>> BEGIN
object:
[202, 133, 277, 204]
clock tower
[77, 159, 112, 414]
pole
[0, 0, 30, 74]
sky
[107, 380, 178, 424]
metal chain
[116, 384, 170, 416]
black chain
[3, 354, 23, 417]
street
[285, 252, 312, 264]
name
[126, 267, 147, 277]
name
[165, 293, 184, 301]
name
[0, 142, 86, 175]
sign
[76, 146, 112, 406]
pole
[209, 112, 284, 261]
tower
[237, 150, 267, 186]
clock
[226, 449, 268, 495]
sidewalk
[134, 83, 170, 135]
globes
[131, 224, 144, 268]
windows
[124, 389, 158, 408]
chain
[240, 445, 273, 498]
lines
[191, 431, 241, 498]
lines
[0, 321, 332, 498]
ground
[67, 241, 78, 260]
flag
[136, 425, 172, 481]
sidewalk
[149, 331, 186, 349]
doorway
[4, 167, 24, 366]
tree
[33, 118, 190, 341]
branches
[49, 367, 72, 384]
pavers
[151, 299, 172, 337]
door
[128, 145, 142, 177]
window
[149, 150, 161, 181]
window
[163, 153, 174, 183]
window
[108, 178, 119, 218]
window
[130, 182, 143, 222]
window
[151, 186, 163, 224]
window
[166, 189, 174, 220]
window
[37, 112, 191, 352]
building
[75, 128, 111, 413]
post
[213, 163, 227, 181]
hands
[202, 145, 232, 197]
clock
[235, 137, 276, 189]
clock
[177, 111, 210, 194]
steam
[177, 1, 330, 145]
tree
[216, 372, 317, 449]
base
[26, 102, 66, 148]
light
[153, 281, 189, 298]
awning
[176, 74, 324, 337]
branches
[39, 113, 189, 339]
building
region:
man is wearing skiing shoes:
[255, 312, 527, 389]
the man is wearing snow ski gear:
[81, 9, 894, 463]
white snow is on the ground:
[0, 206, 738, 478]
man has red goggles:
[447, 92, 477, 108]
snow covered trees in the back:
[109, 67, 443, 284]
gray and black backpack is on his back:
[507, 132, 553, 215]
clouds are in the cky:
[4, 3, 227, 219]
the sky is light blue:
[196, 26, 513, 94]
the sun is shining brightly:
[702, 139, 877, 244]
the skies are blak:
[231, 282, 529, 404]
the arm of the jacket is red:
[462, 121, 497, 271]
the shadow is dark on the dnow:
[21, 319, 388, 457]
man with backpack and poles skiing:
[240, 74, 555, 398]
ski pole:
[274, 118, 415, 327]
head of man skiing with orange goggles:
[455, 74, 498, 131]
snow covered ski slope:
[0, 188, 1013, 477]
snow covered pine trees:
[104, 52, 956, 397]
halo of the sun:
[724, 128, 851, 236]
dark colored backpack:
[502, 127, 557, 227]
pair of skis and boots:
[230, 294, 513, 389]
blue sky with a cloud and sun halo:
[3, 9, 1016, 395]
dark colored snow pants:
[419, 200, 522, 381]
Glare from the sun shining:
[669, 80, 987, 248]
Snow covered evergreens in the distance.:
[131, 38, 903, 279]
>> END
## Directions
Rewrite all the records above, putting "rucksack" wherever "backpack" appears and keeping everything else the same.

## Written reply
object:
[202, 133, 277, 204]
clock tower
[77, 159, 112, 414]
pole
[0, 0, 30, 74]
sky
[107, 380, 178, 424]
metal chain
[116, 384, 170, 416]
black chain
[3, 354, 23, 417]
street
[285, 252, 312, 264]
name
[126, 267, 147, 277]
name
[165, 293, 184, 301]
name
[0, 142, 86, 175]
sign
[76, 146, 112, 406]
pole
[209, 112, 284, 261]
tower
[237, 150, 267, 186]
clock
[226, 449, 268, 495]
sidewalk
[134, 83, 170, 135]
globes
[131, 224, 144, 268]
windows
[124, 389, 158, 408]
chain
[240, 445, 273, 498]
lines
[191, 431, 241, 498]
lines
[0, 321, 332, 498]
ground
[67, 241, 78, 260]
flag
[136, 425, 172, 481]
sidewalk
[149, 331, 186, 349]
doorway
[4, 167, 24, 366]
tree
[33, 118, 190, 341]
branches
[49, 367, 72, 384]
pavers
[151, 299, 172, 337]
door
[128, 145, 142, 177]
window
[149, 150, 161, 181]
window
[163, 153, 174, 183]
window
[108, 178, 119, 218]
window
[130, 182, 143, 222]
window
[151, 186, 163, 224]
window
[166, 189, 174, 220]
window
[37, 112, 191, 352]
building
[75, 128, 111, 413]
post
[213, 163, 227, 181]
hands
[202, 145, 232, 197]
clock
[235, 137, 276, 189]
clock
[177, 111, 210, 194]
steam
[177, 1, 330, 145]
tree
[216, 372, 317, 449]
base
[26, 102, 66, 148]
light
[153, 281, 189, 298]
awning
[176, 74, 324, 337]
branches
[39, 113, 189, 339]
building
region:
man is wearing skiing shoes:
[255, 312, 527, 389]
the man is wearing snow ski gear:
[81, 9, 894, 463]
white snow is on the ground:
[0, 206, 738, 478]
man has red goggles:
[447, 92, 477, 108]
snow covered trees in the back:
[109, 67, 443, 284]
gray and black rucksack is on his back:
[507, 132, 553, 215]
clouds are in the cky:
[4, 3, 227, 219]
the sky is light blue:
[196, 26, 513, 94]
the sun is shining brightly:
[702, 139, 877, 244]
the skies are blak:
[231, 282, 529, 404]
the arm of the jacket is red:
[462, 121, 497, 271]
the shadow is dark on the dnow:
[21, 319, 388, 457]
man with rucksack and poles skiing:
[240, 74, 555, 398]
ski pole:
[274, 118, 415, 327]
head of man skiing with orange goggles:
[455, 74, 498, 131]
snow covered ski slope:
[0, 188, 1013, 477]
snow covered pine trees:
[104, 52, 956, 397]
halo of the sun:
[724, 128, 851, 236]
dark colored rucksack:
[502, 127, 557, 227]
pair of skis and boots:
[230, 294, 513, 389]
blue sky with a cloud and sun halo:
[3, 9, 1016, 395]
dark colored snow pants:
[419, 200, 522, 381]
Glare from the sun shining:
[669, 80, 987, 248]
Snow covered evergreens in the distance.:
[131, 38, 903, 279]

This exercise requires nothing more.